O Globo
E assim se passaram 77 dias, desde que surgiu a primeira denúncia, lembram-se? — uma gravação mostrando um obscuro Maurício Marinho, chefe de departamento dos Correios, fazendo escorregar da mesa para seu bolso, da forma mais natural e descarada, um maço de R$ 3 mil de suborno. Era uma merreca, uma gorjeta, diante do que viria a seguir: o maior escândalo político-financeiro envolvendo Legislativo e Executivo, corruptos e corruptores. Mas foi a partir daí que o país passou a mostrar as tripas, por meio de entrevistas à imprensa e depoimentos no Conselho de Ética da Câmara e, principalmente, na CPI. Em matéria de corrupção, uma velha conhecida, jamais se vira nada igual em volume, escala e extensão. Pode-se dizer que nunca mais o Brasil será o mesmo. A não ser que...
A não ser que prevaleça a tradição e que se tente botar panos quentes, usando expedientes costumeiros entre nós, como as operações de abafa e de deixa disso. A primeira tentativa ocorreu esta semana na Câmara, com o presidente do PL, Valdemar Costa Neto, querendo retirar as acusações que fizera contra o deputado Roberto Jefferson para evitar a cassação mútua, já que, em troca, este não denunciaria aquele nem os seus colegas de partido. Assim, ninguém seria cassado.
As reações abortaram a manobra (pelo menos por enquanto), mas outros riscos menos grosseiros ameaçam a CPI, entre os quais a possibilidade de ver seus membros soterrados por 500 quilos de documentos já armazenados em sua sala-cofre. Como selecionar, qualificar e processar esses papéis, que são mais fundamentais para as investigações do que todo o blablablá diante das câmeras, pois é lá que estão as provas e não apenas as versões?
Apesar do excesso de show, a CPI tem feito o seu papel e servido até para popularizar a política no horário da tarde. Resta saber o que acontecerá se as apurações avançarem para trás, digamos assim. Aos primeiros sinais disso, viram-se coisas curiosas: de um lado, o governo indo buscar álibi no passado do adversário para justificar os próprios maus passos éticos do presente; de outro, o ex-presidente FHC inaugurando a ética com prazo de validade — e o do seu governo, claro, já expirou.

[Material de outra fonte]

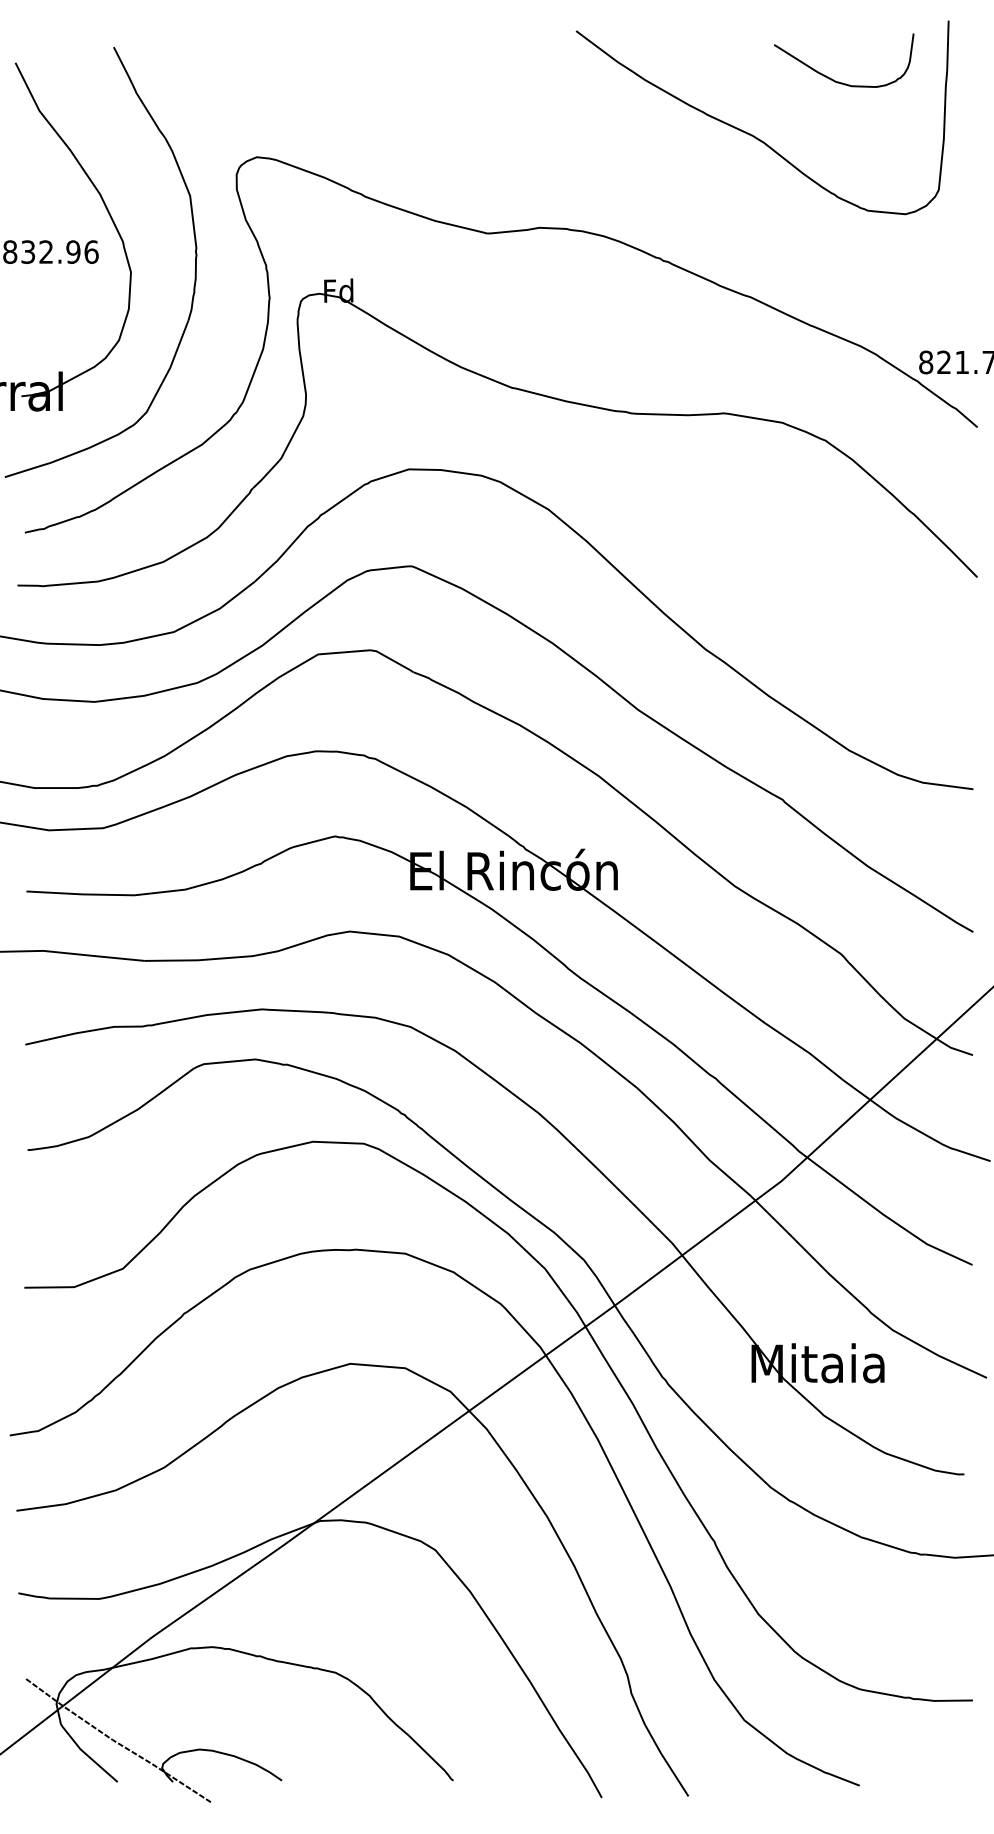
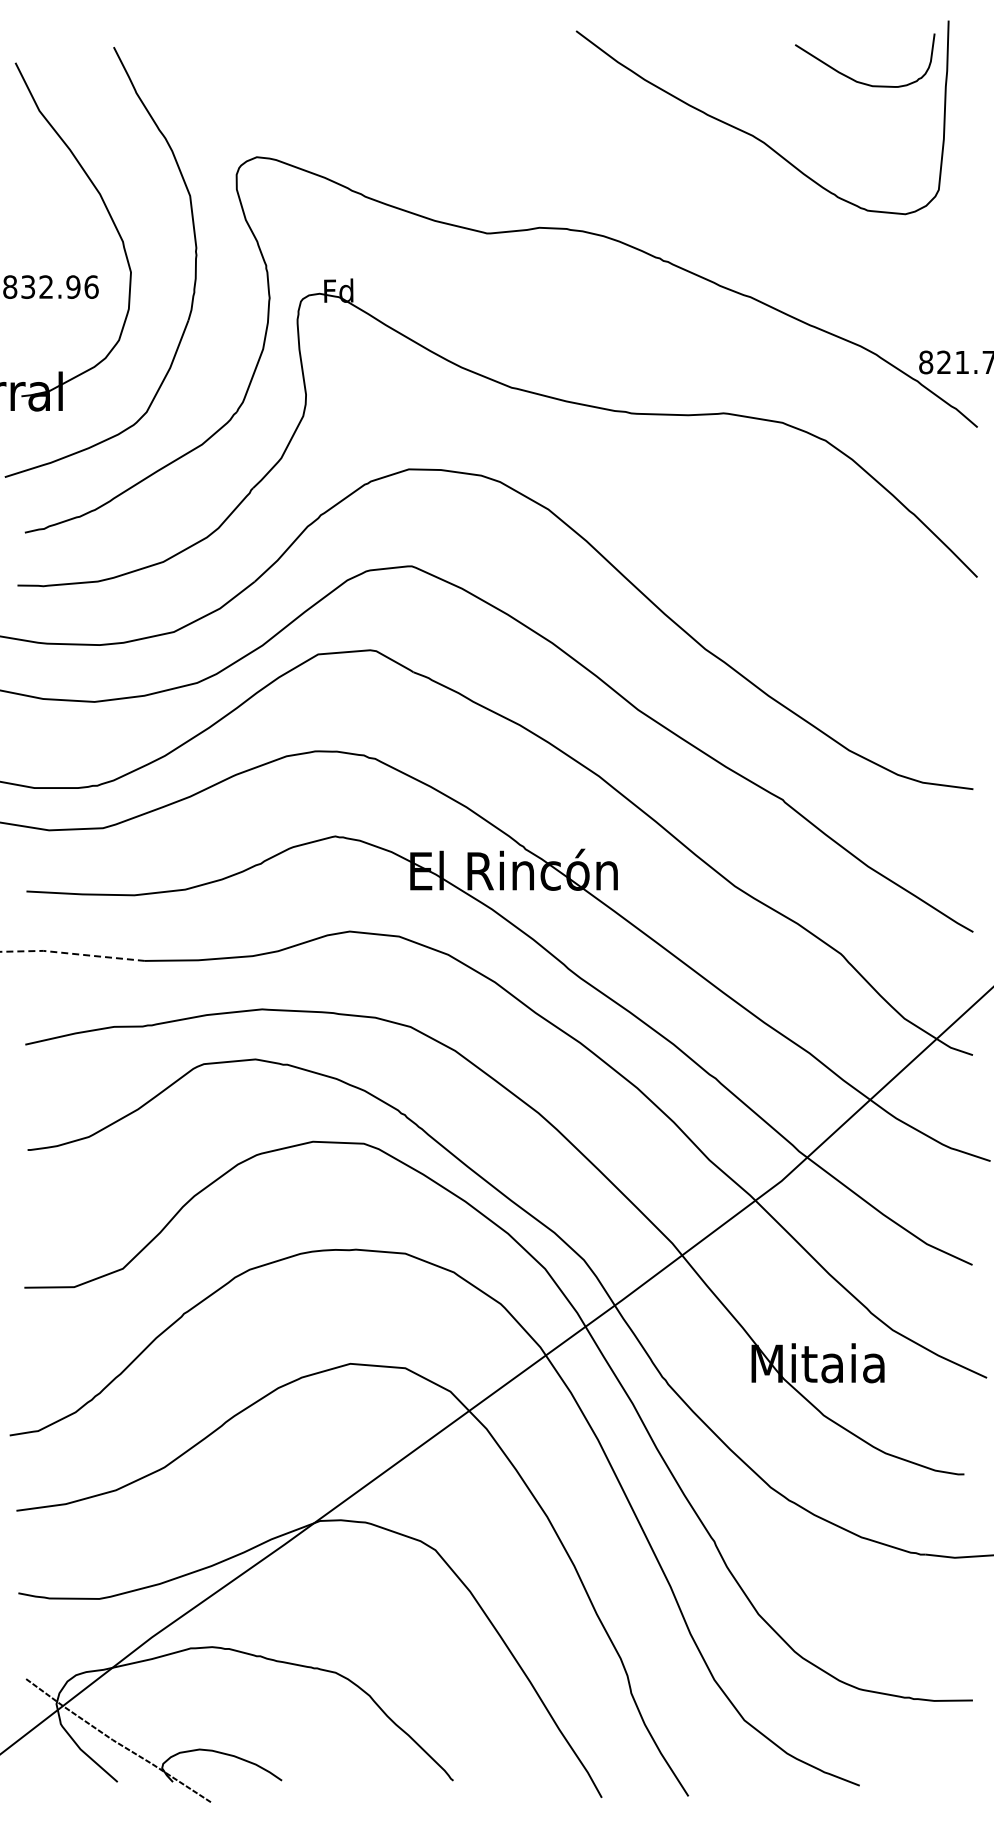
curve at (839, 81) position: (839, 81) -> (860, 81)
text at (50, 251) position: (50, 251) -> (50, 286)
line at (72, 953): solid -> dashed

Por isso é que um elogiável movimento como o proposto pelo senador Jefferson Peres, no sentido de garantir a estabilidade institucional através de um compromisso dos partidos, precisa tomar cuidado para não ser desvirtuado e, em vez de pacto, virar um tango (já que outro dia na CPI ele citou um fado para falar de sua tristeza) — o tango cambalacho.